### TASK
Go through the listing and copy every line word for word.

### RECORD EXTRACTS

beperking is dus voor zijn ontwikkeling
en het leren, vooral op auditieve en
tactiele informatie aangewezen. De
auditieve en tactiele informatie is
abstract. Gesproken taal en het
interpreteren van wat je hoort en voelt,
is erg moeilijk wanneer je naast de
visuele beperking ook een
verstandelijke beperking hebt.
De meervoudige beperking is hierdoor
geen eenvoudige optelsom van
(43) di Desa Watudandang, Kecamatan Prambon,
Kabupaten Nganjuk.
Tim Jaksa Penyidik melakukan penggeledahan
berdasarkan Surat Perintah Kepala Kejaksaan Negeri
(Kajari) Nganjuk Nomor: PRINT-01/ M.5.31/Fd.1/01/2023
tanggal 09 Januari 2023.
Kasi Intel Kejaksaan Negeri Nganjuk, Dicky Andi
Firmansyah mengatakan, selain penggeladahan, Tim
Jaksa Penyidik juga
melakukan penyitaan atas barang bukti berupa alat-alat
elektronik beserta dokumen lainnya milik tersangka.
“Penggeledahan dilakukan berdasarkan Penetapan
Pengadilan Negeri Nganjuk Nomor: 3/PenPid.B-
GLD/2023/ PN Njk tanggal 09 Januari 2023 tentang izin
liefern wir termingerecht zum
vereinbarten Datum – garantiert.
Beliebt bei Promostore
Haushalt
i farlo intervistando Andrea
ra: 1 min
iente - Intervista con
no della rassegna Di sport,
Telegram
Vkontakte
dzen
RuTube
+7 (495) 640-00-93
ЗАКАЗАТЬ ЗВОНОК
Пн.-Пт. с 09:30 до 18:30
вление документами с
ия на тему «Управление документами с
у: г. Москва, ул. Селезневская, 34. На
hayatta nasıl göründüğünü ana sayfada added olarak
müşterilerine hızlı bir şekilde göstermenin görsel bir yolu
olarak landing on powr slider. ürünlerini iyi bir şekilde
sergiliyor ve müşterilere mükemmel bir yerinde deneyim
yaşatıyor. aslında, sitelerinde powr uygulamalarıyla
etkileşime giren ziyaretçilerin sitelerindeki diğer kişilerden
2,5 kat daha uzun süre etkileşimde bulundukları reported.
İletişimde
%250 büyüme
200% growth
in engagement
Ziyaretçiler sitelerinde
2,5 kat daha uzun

### SOLUTION FOR THIS EXERCISE
beperking is dus voor zijn ontwikkeling
en het leren, vooral op auditieve en
tactiele informatie aangewezen. De
auditieve en tactiele informatie is
abstract. Gesproken taal en het
interpreteren van wat je hoort en voelt,
is erg moeilijk wanneer je naast de
visuele beperking ook een
verstandelijke beperking hebt.
De meervoudige beperking is hierdoor
geen eenvoudige optelsom van
(43) di Desa Watudandang, Kecamatan Prambon,
Kabupaten Nganjuk.
Tim Jaksa Penyidik melakukan penggeledahan
berdasarkan Surat Perintah Kepala Kejaksaan Negeri
(Kajari) Nganjuk Nomor: PRINT-01/ M.5.31/Fd.1/01/2023
tanggal 09 Januari 2023.
Kasi Intel Kejaksaan Negeri Nganjuk, Dicky Andi
Firmansyah mengatakan, selain penggeladahan, Tim
Jaksa Penyidik juga
melakukan penyitaan atas barang bukti berupa alat-alat
elektronik beserta dokumen lainnya milik tersangka.
“Penggeledahan dilakukan berdasarkan Penetapan
Pengadilan Negeri Nganjuk Nomor: 3/PenPid.B-
GLD/2023/ PN Njk tanggal 09 Januari 2023 tentang izin
liefern wir termingerecht zum
vereinbarten Datum – garantiert.
Beliebt bei Promostore
Haushalt
i farlo intervistando Andrea
ra: 1 min
iente - Intervista con
no della rassegna Di sport,
Telegram
Vkontakte
dzen
RuTube
+7 (495) 640-00-93
ЗАКАЗАТЬ ЗВОНОК
Пн.-Пт. с 09:30 до 18:30
вление документами с
ия на тему «Управление документами с
у: г. Москва, ул. Селезневская, 34. На
hayatta nasıl göründüğünü ana sayfada added olarak
müşterilerine hızlı bir şekilde göstermenin görsel bir yolu
olarak landing on powr slider. ürünlerini iyi bir şekilde
sergiliyor ve müşterilere mükemmel bir yerinde deneyim
yaşatıyor. aslında, sitelerinde powr uygulamalarıyla
etkileşime giren ziyaretçilerin sitelerindeki diğer kişilerden
2,5 kat daha uzun süre etkileşimde bulundukları reported.
İletişimde
%250 büyüme
200% growth
in engagement
Ziyaretçiler sitelerinde
2,5 kat daha uzun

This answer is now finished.